Lou or Steve could better advise you on growing crystals. What little ferrous sulfate I used was purchased, some even from a gardening center. I preferred SO2 from a cylinder, but ferrous sulfate works well, too.

Harold
 
ferrous sulfate, if crystals I add water and few drops sulfuric to make sure its a little acidic (I have read where some people add few drops of HCL to get acidic).
I have used it without making it into crystals, and I only make the crystals if I want to store some of it.
 
Steel freight banding is low in impurities. The black finish burns off quickly. And coiling it around a pair of needle nose pliers removes most of the heat scale. An equal weight of banding provides a great deal of surface area to the acid and it dissolves pretty quickly.

What is it about cementing silver that dissolves iron so much faster though?

Would a small amout of HCL speed things up?
 
The only reason I mentioned the silver chloride conversion relevance is because the ferrous sulfate is usable by product of the reaction. It's always nice to have uses of the leftovers of a reaction.

Many of the left overs from silver reactions lend themselves to recycling and/or reuse.

Steve
 
Just wondering what the by product of dissolving motor laminae in the dilute sulfuric is besides copperas? Fumes? Will the reaction still continue in the cold, just slower? I'm talking 20 degrees below F.
 
I would guess if your car battery doesn't freeze in such weather, you could try it.

As the acid gets used up it may freeze, (just guessing here) and I suspect it will take a long time. Time may take the place of heat.

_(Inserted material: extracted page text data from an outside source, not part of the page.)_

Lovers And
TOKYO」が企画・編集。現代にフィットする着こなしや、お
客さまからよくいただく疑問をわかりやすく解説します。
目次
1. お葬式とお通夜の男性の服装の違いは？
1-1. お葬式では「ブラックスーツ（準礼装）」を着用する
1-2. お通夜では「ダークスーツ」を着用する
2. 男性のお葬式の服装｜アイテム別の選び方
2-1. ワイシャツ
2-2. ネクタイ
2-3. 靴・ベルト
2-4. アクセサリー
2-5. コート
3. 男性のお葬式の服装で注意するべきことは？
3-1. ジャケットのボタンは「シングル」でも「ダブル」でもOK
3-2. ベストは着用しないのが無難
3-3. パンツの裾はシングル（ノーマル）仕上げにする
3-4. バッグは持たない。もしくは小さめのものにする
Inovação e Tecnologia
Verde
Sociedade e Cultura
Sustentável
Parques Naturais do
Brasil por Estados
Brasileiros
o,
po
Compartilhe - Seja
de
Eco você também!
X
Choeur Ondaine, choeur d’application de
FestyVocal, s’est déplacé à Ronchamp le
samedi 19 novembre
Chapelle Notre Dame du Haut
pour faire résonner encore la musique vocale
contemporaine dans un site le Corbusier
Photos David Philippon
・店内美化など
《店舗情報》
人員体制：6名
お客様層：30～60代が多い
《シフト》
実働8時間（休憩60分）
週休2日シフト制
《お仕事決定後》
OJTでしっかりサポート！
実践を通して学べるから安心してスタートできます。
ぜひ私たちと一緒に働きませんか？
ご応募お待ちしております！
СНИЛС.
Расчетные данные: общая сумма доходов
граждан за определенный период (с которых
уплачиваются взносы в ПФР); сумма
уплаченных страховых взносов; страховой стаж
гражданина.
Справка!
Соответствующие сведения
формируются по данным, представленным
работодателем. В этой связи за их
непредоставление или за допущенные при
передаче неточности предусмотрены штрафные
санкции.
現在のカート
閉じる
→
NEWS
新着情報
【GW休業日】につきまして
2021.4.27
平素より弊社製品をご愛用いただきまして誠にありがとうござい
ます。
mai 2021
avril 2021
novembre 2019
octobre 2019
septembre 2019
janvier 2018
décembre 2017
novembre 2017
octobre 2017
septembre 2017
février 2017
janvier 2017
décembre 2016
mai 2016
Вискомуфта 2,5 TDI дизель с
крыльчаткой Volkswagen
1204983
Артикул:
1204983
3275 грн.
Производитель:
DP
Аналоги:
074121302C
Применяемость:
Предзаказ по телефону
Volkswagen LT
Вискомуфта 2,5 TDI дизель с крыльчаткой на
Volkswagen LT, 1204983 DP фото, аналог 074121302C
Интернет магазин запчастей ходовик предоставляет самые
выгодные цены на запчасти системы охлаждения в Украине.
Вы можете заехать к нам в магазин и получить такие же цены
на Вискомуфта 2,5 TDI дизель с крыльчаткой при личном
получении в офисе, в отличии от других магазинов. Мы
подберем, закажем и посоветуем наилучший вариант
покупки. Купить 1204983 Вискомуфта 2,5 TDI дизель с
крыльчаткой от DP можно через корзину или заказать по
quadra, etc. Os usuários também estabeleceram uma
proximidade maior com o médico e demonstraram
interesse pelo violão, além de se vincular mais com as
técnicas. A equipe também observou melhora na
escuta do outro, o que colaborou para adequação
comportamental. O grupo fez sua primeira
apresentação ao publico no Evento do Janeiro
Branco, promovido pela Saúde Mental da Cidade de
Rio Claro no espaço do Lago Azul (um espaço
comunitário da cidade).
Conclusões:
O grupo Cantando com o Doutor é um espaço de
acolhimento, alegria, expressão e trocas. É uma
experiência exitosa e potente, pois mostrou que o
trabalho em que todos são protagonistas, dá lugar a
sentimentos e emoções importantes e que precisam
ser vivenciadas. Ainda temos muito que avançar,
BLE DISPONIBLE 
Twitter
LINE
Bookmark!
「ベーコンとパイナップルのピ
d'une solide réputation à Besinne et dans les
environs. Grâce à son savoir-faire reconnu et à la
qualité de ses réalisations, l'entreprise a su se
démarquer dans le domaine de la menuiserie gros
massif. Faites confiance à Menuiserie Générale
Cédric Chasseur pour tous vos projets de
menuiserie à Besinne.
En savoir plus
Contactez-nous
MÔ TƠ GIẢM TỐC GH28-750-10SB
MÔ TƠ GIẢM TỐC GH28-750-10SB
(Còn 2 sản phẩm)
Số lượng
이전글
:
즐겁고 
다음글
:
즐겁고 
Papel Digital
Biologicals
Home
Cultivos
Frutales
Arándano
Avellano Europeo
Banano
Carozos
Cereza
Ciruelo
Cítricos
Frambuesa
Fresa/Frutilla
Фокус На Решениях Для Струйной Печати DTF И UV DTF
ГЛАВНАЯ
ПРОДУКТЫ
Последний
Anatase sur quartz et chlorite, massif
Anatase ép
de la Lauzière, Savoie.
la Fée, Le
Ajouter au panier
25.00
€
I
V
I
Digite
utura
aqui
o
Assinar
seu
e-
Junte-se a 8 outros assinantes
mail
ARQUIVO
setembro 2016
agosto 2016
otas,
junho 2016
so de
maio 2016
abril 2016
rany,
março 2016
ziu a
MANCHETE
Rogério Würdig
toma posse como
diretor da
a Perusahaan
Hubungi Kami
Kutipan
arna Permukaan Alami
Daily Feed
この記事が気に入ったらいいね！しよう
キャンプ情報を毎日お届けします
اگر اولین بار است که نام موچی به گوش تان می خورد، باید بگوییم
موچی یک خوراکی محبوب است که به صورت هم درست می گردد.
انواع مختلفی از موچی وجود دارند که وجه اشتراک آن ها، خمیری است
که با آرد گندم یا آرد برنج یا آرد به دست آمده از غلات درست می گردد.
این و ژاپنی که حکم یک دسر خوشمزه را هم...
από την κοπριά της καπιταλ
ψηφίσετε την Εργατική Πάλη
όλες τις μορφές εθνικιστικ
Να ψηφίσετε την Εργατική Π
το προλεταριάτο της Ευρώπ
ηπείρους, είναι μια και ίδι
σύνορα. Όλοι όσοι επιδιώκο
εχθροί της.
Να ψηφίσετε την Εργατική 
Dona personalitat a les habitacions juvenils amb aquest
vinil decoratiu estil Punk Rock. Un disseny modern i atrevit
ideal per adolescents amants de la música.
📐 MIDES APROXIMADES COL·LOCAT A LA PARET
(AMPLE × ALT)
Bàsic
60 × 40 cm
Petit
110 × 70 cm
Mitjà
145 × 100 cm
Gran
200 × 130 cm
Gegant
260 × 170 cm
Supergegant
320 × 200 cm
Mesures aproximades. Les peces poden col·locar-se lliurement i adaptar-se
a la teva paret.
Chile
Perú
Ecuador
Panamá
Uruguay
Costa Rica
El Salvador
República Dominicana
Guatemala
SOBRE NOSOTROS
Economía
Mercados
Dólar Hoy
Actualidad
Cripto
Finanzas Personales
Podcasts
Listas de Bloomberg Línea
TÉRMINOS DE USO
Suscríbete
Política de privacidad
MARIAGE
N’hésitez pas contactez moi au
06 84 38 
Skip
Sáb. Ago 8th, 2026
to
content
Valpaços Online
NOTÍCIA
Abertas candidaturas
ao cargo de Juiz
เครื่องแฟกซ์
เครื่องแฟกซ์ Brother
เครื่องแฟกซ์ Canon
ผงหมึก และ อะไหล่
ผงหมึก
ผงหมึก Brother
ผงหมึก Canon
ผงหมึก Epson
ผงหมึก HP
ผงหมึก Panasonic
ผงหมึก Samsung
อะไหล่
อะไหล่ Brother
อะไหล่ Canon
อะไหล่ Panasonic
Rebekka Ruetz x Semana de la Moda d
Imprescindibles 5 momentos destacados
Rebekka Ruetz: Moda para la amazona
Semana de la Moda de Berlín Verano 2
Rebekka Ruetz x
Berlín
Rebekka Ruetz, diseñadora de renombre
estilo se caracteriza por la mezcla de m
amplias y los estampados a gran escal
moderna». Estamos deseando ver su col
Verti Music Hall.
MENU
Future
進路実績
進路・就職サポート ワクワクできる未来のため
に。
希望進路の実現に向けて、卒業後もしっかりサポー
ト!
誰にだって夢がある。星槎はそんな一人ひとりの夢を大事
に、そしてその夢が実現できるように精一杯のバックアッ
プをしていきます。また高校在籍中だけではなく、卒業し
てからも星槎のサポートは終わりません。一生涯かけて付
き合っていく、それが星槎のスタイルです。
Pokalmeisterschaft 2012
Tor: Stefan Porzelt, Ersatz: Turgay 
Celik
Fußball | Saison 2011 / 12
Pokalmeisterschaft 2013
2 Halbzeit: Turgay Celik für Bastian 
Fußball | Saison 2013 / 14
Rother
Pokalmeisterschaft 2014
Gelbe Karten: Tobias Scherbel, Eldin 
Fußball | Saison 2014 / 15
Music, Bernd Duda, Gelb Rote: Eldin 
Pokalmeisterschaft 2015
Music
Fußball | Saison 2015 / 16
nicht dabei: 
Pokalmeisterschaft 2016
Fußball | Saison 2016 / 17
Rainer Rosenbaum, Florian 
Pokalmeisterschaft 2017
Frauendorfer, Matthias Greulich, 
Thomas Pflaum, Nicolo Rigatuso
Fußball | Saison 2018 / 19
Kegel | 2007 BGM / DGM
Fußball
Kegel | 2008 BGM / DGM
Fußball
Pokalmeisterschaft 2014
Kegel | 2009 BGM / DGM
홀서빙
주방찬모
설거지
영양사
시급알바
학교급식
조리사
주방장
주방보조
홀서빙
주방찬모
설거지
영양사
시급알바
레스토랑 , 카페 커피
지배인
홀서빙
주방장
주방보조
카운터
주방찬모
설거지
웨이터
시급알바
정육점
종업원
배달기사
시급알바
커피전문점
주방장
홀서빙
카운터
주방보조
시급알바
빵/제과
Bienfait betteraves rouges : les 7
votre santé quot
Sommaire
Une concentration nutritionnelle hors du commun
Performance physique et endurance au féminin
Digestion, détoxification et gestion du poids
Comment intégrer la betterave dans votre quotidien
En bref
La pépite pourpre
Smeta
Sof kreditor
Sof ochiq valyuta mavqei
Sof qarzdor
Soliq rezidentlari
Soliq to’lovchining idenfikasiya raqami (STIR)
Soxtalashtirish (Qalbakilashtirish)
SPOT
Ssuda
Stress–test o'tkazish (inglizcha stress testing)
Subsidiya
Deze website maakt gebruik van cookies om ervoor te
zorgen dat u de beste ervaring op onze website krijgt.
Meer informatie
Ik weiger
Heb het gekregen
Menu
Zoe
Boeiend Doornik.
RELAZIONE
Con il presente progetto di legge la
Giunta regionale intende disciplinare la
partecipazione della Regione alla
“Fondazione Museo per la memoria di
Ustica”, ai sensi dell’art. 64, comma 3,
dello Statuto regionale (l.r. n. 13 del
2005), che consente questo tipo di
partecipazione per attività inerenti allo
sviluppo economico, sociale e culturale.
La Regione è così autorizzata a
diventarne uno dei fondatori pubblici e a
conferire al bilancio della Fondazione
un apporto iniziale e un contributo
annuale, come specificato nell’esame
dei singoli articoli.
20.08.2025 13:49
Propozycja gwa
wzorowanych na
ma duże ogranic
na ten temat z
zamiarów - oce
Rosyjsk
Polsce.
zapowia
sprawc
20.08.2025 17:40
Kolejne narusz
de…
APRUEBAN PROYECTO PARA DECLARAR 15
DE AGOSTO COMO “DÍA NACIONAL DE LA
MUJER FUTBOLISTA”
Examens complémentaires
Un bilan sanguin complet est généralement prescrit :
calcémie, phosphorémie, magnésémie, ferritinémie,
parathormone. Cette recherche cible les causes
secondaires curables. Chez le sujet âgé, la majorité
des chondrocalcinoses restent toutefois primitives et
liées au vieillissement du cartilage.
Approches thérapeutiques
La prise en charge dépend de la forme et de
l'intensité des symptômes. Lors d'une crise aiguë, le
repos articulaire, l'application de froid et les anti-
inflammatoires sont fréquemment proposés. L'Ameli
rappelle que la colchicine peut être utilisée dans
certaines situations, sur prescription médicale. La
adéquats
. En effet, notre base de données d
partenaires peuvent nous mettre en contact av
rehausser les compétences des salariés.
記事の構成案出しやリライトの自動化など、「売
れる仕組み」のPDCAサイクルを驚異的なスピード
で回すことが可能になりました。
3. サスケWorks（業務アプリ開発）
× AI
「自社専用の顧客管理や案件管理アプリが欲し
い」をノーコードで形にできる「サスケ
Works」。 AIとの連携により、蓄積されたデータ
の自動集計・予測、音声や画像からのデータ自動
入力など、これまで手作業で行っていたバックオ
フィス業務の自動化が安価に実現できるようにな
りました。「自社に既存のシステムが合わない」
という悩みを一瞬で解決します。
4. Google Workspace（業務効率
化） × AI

I would not try this in glass but in a plastic container set in a larger bucket in case it freezes and splits. I may try this myself though I don't have 20 below.
 
A battery that is not fully charged will freeze,
so I would think that fresh acid not used in a
battery would probably freeze. The reaction
should build up some heat, don't know if it
would be enough to keep it from freezing.
It is cheap enough to just try it out, as long as
you use a container that won't break.
Jim
 
qst42know said:
I would not try this in glass but in a plastic container set in a larger bucket in case it freezes and splits. I may try this myself though I don't have 20 below.

Plastic buckets at such low temperatures are no better than glass.